And we did a little digging on the ship. Here’s what we found, courtesy of the U.S. Navy.
CSS Stonewall, a 1390-ton ironclad ram, was built in Bordeaux, France, for the Confederate Navy. Embargoed by the French government in February 1864, prior to her launching, she was subsequently sold to Denmark. Upon completion of her construction in late 1864, the Danish government would not accept delivery and her builder secretly resold her to the Confederates.

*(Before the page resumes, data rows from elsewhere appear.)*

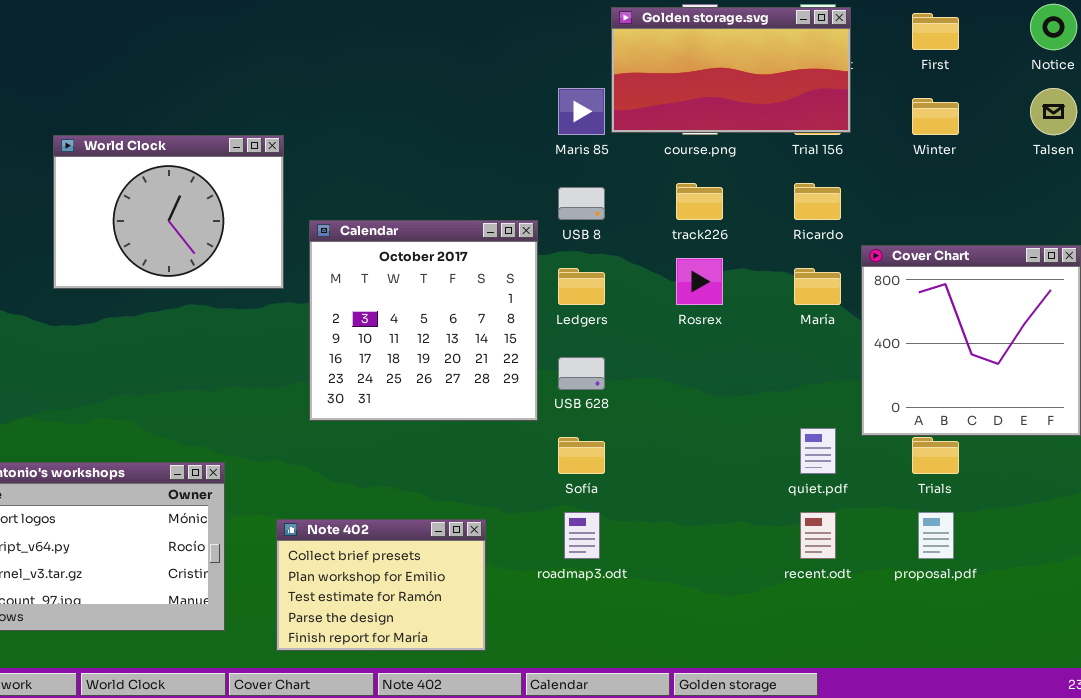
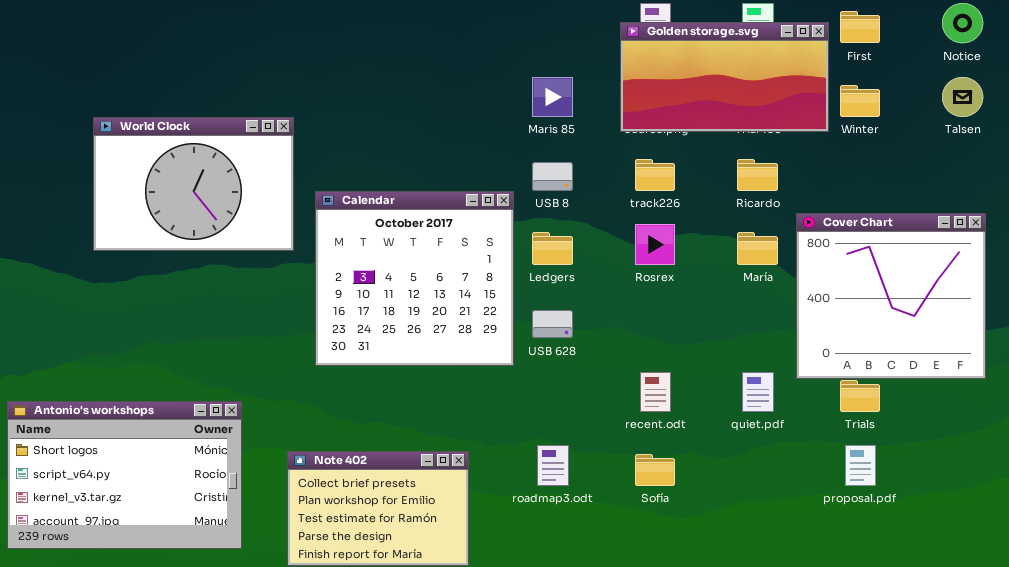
Golden storage.svg: [611,7,851,133] -> [620,22,829,132], moved
Sofía: [558,437,605,474] -> [635,454,675,486], moved
recent.odt: [800,512,836,559] -> [640,372,671,412], moved

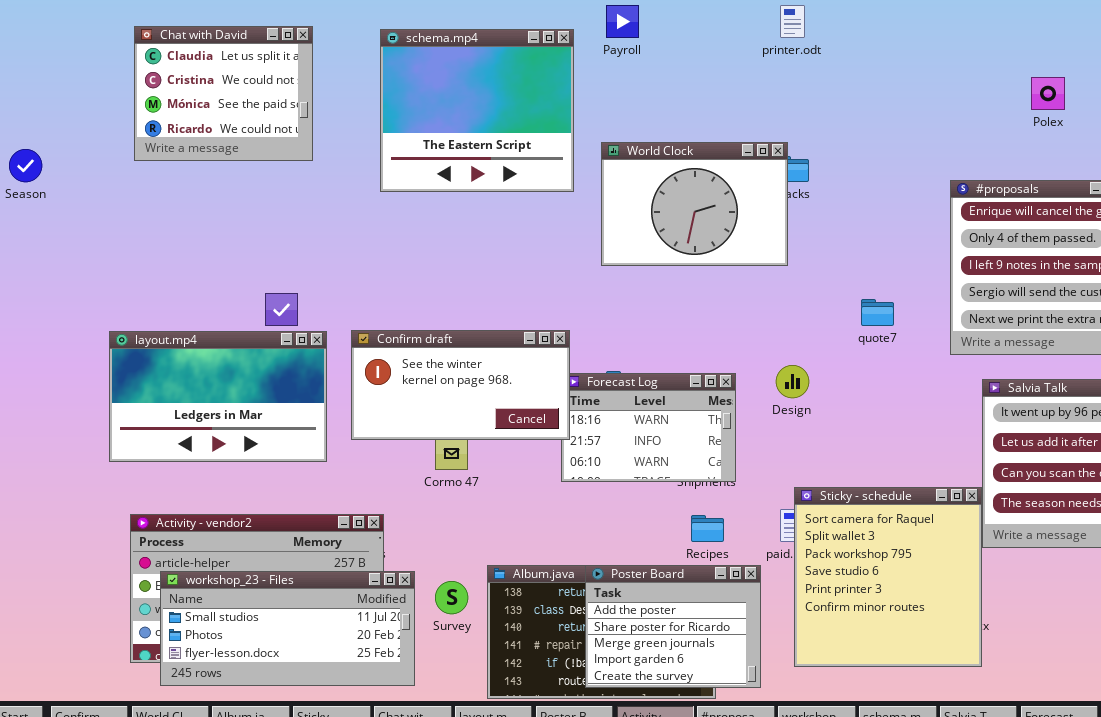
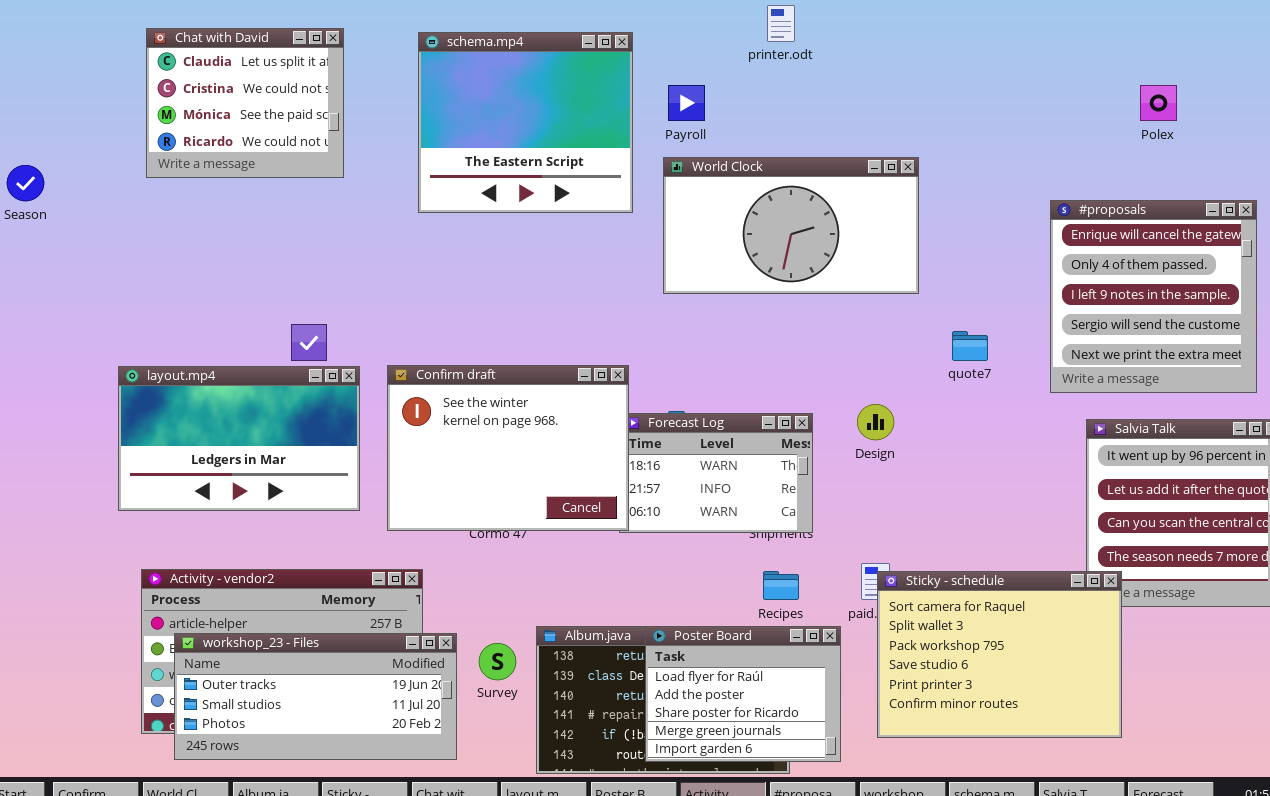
Payroll: [606,5,639,38] -> [668,85,705,121], moved
printer.odt: [780,5,805,38] -> [767,5,795,42], moved
World Clock: [601,142,788,266] -> [663,157,919,294], resized
Confirm draft: [351,330,570,440] -> [387,365,629,531], resized
Sticky - schedule: [794,487,982,667] -> [877,571,1122,738], resized
Poster Board: [585,565,761,688] -> [645,626,841,762], scrolled up 1 row
workshop_23 - Files: [160,571,415,686] -> [174,633,457,760], scrolled up 1 row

Commissioned at sea as CSS Stonewall in January 1865, she attempted to obtain supplies in French waters, then sailed for Madeira, Azores, en route to America, where she was ordered to attack Federal naval forces and commercial shiping. Forced into Ferrol, Spain, by a storm, she was confronted by USS Niagara and USS Sacramento in March 1865. However, these wooden warships avoided action when the well-armed and armored Stonewall put to sea on 24 March. After calling at Lisbon, Portugal, the Confederate ironclad crossed the Atlantic, reaching Havana, Cuba, in May. As the Civil War had then ended, she was turned over to Spanish Authorities.
In July 1865, the Spanish delivered Stonewall to the United States Government. She was laid up at the Washington Navy Yard, D.C., for the next two years, and then sold to Japan. In Japanese service, she was initially named Kôtetsu and, after 1871, Azuma.